ABSTRACT

Sidi-Bou-Saïd, 1967. He would introduce it to an audience of Parisian architects in March, but Foucault had already conceived of heterotopia when the year began. He had at least already had the experience of it in his sojourn in Tunisia, where he swam in a warm sea, partook of hashish and dark, young bodies, wrote in the mornings in one or another of the whitewashed, blue-trimmed houses that he rented in a picturesque village clinging to the cliffs of the Bay of Tunis, and lectured in the afternoons and evenings in the city proper, some 20 km to the south of the village itself. His thoughts on heterotopia are in any event expansive.

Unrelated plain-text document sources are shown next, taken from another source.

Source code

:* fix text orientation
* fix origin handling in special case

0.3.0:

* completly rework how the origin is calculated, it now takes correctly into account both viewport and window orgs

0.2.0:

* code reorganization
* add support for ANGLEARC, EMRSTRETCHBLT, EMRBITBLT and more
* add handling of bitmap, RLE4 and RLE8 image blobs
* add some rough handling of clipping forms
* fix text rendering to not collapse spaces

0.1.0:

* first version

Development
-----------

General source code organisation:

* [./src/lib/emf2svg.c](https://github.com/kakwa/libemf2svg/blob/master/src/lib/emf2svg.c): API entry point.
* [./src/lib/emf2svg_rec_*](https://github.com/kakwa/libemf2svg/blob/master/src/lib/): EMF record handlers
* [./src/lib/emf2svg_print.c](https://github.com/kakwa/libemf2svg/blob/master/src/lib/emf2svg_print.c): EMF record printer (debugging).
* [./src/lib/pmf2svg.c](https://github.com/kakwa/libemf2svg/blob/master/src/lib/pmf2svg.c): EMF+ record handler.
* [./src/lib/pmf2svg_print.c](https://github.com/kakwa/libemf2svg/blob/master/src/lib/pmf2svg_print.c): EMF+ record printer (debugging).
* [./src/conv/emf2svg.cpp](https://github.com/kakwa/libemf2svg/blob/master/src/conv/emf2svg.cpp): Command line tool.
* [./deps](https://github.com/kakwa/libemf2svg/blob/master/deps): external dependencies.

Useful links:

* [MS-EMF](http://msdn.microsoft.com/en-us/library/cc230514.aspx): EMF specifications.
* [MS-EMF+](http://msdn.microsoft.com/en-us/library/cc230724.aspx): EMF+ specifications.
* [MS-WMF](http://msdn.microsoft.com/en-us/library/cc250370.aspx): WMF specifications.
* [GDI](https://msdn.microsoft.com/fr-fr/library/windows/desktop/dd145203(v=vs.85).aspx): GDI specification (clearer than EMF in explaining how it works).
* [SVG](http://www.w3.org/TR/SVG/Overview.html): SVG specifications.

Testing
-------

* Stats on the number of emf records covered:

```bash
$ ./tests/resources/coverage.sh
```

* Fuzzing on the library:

They set aside the historian’s usual empirical reserve to consider phenomena common to ‘every culture, every civilization’ (Foucault 1984: 178). They have something of the sightseer’s enchanted breathlessness. They highlight an ‘unspoken’ dynamic of ‘sacralization’ still operative in even the most secularized and godless of modern societies (1984: 177). They race from ‘crisis utopias’ – the menstrual hut, the delivery room, the boarding school, the honeymoon hotel – to a great swirl of ‘heterotopias of deviation’ that includes rest homes, psychiatric hospitals, prisons, Christian cemeteries ancient and modern, theatres, cinemas, gardens, Persian carpets, museums, libraries, festivals, Muslim baths, Swedish saunas, motel rooms, brothels, Puritan colonies and Jesuit settlements in the New World. The tour is extraordinary, dazzling, befuddling. What territories can these be?